Et pourtant j’étais heureux. Qui ne l’aurait pas été ? Le monde s’était soudain élargi. Je n’avais jamais été autant en vie qu’alors. Les gens étaient incroyablement accueillants. Des jours durant je vivais chez des fermiers, dans des familles. Tout ce que je connaissais auparavant était devenu relatif, bouleversé par une variété fascinante de nouvelles connaissances. Les paysages devant mes yeux étaient d’une beauté enivrante. Chaque expérience était une source d’émerveillement et d’excitation. C’était « la vie immédiate » telle qu’Ella Maillart la décrit.
Il est révélateur que je n’ai pas beaucoup d’images des gens avec lesquels je vivais. L’homme que nous venons de voir est un exception. Si je prenais des portraits, c’était surtout d’inconnus, et le plus souvent au téléobjectif. La photographie ne consistait pas alors à enregistrer mon expériences avec l’autre, mais bien, au contraire, à valider une certaine vision de ce territoire que je m’étais formée par mes lectures.
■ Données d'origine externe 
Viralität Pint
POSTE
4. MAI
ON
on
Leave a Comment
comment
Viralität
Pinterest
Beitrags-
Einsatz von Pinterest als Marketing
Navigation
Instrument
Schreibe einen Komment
Je prenais des images de tout ce que je pensais relever de la tradition, témoigner de l’authenticité, ou proche d’être effacé par la modernité, ignorant volontairement le reste. Visuellement, je m’efforçais d’appliquer les codes appris de photographes tels qu’Olivier Föllmi, Eric Valli ou Steve McCurry. Une pléthore de sujets convenaient à l’expression de ma propension pour une vision partiale du monde : le sage visage d’un ancien ridé par la sévérité du climat une montagne, un monastère accroché à sa colline, une maison isolée dans une nature magnifique, un paysage si grand que les êtres y sont minuscules, des enfants, une scène urbaine intemporelle, des fêtes religieuses, et ainsi de suite. Quel que fut le sujet, le non-sujet était clairement identifié et toujours le même : le présent.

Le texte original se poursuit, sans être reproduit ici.